The former governor has gone after Mamdani for shifting toward the center on some of the harder left stances he embraced before running for mayor. For instance, Mamdani has disavowed past social media posts in which he endorsed defunding the police and called the NYPD racist.
Mamdani, who holds a commanding polling lead over Cuomo, expressed that he no longer sees the former governor’s candidacy as much of a threat to his winning the general election.
“He has a very narrow path to winning this race, because what New Yorkers saw is the fact that it’s more of the same with Andrew Cuomo,” Mamdani said about Cuomo’s debate performance. “It’s more of the same with the affordability crisis. It’s more of the same with the style of politics. It’s more of the same with the cow town to the very billionaires who gave us Donald Trump.”

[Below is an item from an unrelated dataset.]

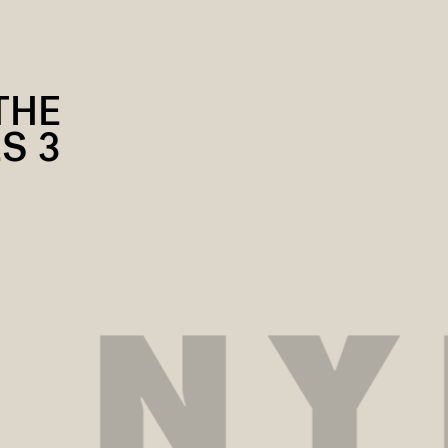
THE
S 3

The Democratic nominee’s comments came in response to Cuomo telling Rosenberg that it will be “very, very hard mathematically” for him to win the race if Sliwa stays in. The former governor picked up a significant 10% boost when current Mayor Eric Adams exited the race late last month, but that was not enough to catch up to Mamdani.
Cuomo insisted, as he has repeatedly, that Sliwa is “a spoiler,” who will hand the mayoralty to Mamdani by splitting the moderate and Republican votes between the two of them.
“There’s no way he wins, but all he can do is make Mamdani a winner,” Cuomo said, while charging that the Republican County party bosses who nominated Sliwa want Mamdani to serve as a GOP bogeyman. “That’s why the bosses are keeping him there.”
Sliwa, during a Friday morning interview on Pix11, rejected that notion, charging that Cuomo has already “tossed in the towel” by saying he cannot win unless Sliwa drops out.
“He’s already given up, going no mas, no mas,” Sliwa said of Cuomo. “He lost the primary, he’s just admitted he can’t win if I’m in the race. So, why not Andrew Cuomo drop out?”
However, a Fox News poll of likely voters out Thursday night showed Mamdani with over 50% of the vote for the first time. If those numbers hold, Cuomo would have a hard time overcoming him even if Sliwa were to drop out.